Itu menunjukkan bahwa nama, pemikiran, dan reputasi Soekarno sudah seperti menjadi sebuah brand dengan popularitas dan loyalitas yang melintasi batas ruang dan waktu.
Brand Soekarno
Popularitas dan loyalitas adalah dua hal utama yang selalu ingin dicapai dalam penerapan ilmu brand, baik itu brand terkait figur, kegiatan, maupun produk.
Itu mengapa mempelajari Soekarno sebagai sebuah brand menjadi sangat menarik. Brand Soekarno sudah mencapai sebuah titik puncak meskipun sempat diterpa oleh aksi de-Soekarno-isasi yang masif.
Begitu kuatnya brand Soekarno, sampai-sampai di beberapa negara nama Soekarno turut diabadikan di sana. Ada Masjid di kota St Petersburg, Rusia, yang dikenal sebagai Masjid Soekarno. Lalu ada nama jalan di kota Rabat, Maroko, bernama Soekarno.
Maka tidak berlebihan jika ada yang mengatakan bahwa saat kita menyebut nama Indonesia maka salah satu visual yang muncul di ingatan kita adalah Soekarno. Atau, “Ingat Indonesia, ingat Soekarno”. Itulah salah satu wujud nyata kuatnya personal brand Soekarno.
┄┄┄┄┄┄
◆ Soal Singkat 1
Ubahlah baris-baris dalam catatan menjadi daftar bernomor tanpa baris kosong, mulai dari awal catatan dan terus sampai baris yang memuat "The image size", termasuk baris itu.

◆ Informasi yang Diekstrak
┄┄┄┄┄┄
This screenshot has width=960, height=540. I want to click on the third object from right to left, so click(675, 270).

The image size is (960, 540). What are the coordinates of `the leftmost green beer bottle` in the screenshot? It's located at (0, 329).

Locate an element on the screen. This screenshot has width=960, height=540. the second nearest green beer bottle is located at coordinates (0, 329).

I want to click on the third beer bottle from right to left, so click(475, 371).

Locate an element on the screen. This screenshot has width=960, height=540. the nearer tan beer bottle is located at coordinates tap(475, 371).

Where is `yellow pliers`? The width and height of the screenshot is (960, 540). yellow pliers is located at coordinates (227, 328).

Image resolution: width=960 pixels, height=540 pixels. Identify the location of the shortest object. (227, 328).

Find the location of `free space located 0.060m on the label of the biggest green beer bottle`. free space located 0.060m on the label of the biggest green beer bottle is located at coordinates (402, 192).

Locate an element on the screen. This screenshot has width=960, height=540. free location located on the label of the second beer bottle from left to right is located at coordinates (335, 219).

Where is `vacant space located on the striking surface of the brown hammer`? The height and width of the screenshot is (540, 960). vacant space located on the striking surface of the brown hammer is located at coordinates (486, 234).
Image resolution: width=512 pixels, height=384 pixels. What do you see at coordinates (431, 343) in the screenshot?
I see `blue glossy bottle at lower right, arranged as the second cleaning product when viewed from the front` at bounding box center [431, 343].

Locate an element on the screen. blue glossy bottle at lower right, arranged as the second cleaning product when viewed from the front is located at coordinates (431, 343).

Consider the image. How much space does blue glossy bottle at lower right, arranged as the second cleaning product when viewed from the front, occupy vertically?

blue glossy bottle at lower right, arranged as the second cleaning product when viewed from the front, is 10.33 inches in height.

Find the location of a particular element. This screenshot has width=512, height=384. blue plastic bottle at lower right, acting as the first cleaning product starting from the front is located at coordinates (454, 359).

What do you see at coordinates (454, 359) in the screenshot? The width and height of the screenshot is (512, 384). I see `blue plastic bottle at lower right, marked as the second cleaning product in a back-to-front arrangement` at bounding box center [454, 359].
┄┄┄┄┄┄
◆ Soal Singkat 2
Salin dengan tepat bagian kutipan halaman tentang brand Soekarno, mulai dari "Itu menunjukkan bahwa" dan terus sampai "ruang dan waktu.".

◆ Jawaban 1
1. This screenshot has width=960, height=540. I want to click on the third object from right to left, so click(675, 270).
2. The image size is (960, 540). What are the coordinates of `the leftmost green beer bottle` in the screenshot? It's located at (0, 329).

◆ Jawaban 2
Itu menunjukkan bahwa nama, pemikiran, dan reputasi Soekarno sudah seperti menjadi sebuah brand dengan popularitas dan loyalitas yang melintasi batas ruang dan waktu.